__Short task__:
Copy every one of the rows below word for word, leaving out the pictures.

»»

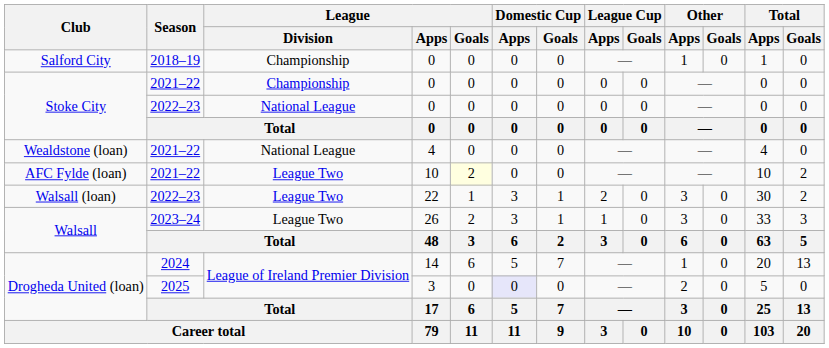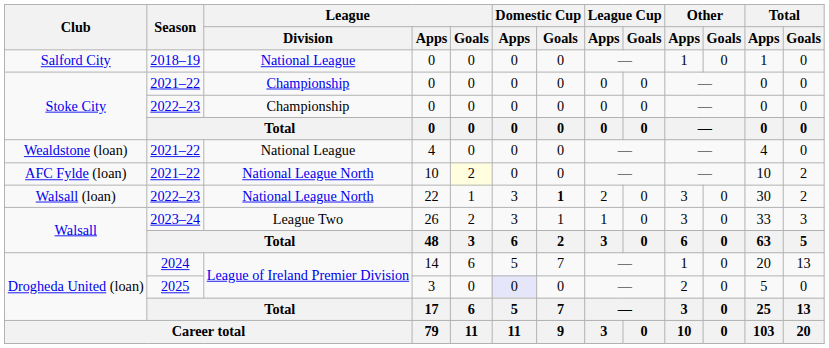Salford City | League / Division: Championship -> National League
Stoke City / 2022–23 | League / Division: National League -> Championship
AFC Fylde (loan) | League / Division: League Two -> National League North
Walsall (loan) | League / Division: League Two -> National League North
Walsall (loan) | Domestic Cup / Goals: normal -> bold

««

__Solution to the problem__:
Salford City | League / Division: Championship -> National League
Stoke City / 2022–23 | League / Division: National League -> Championship
AFC Fylde (loan) | League / Division: League Two -> National League North
Walsall (loan) | League / Division: League Two -> National League North
Walsall (loan) | Domestic Cup / Goals: normal -> bold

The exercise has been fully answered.